With further “hair cut” of the naira on Tuesday, it does seem President Muhammadu Buhari has finally surrendered to the god of market forces. Coming two weeks after the removal of the much romanticized subsidy on petrol and five days short of the administration’s first anniversary in office, the honeymoon is finally over between the general and a nation hypnotized by the promise of change.
In the last twelve months, the Nigerian leader had consistently thumbed his nose at IMF/World Bank’s prescription to devalue the naira and cut subsidy to mitigate gathering economic storm in a rare display of nationalist passion over economic reason.
But there is a limit to where national pride can take you in the face of relentlessly bruising adversity. Obviously, the heart is willing, but the national flesh is sufficiently weakened. In case the gap-toothed general ever harbored the illusion, by now it should be clear to him that there is a huge difference between the heckling of a rabble outside the party summit and the howls of sharks and crocs of the market-place.
By officially devaluing the legal tender, more cash will certainly be available in naira term when next the Federation Account Allocation Committee regroups in Abuja to share oil receipts between the three tiers of government in the federation. But the marginal increment will hardly be enough to guarantee enough breathing space for most states already choking financially.

**Problem requirements**
List every noun phrase the commentary on the naira uses to refer to Muhammadu Buhari, leaving out pronouns. The lines that follow were taken from a separate source.

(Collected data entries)
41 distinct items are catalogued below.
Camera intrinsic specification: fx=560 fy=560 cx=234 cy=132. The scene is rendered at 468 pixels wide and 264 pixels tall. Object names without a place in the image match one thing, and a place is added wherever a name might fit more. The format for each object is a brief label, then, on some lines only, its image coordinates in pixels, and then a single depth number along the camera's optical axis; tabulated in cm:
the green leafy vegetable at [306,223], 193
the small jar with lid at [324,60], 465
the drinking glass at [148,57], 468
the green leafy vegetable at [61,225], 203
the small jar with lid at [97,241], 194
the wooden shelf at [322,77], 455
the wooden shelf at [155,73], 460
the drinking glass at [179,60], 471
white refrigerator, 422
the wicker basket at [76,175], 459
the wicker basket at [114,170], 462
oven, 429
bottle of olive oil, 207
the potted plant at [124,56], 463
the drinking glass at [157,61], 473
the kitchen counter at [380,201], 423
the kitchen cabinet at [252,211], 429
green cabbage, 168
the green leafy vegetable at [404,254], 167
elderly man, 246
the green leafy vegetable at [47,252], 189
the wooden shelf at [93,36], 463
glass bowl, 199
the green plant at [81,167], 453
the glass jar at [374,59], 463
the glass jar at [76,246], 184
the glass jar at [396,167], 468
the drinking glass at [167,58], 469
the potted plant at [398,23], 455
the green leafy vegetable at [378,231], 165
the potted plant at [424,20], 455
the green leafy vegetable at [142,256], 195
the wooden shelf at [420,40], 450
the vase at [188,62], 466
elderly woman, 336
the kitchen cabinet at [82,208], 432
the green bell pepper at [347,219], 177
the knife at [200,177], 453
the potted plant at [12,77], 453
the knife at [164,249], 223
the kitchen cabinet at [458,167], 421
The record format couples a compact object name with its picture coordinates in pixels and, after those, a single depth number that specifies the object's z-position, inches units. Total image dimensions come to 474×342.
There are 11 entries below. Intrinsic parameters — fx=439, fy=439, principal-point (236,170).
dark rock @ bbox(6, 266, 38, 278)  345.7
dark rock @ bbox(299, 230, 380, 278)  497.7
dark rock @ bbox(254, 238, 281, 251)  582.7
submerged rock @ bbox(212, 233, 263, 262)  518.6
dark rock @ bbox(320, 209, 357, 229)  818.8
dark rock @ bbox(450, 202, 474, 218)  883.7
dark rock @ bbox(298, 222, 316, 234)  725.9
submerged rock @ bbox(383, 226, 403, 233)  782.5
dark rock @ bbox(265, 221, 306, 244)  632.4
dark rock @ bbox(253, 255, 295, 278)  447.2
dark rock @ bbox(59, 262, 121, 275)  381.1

**Answer to this problem**
- President Muhammadu Buhari
- the general
- the Nigerian leader
- the gap-toothed general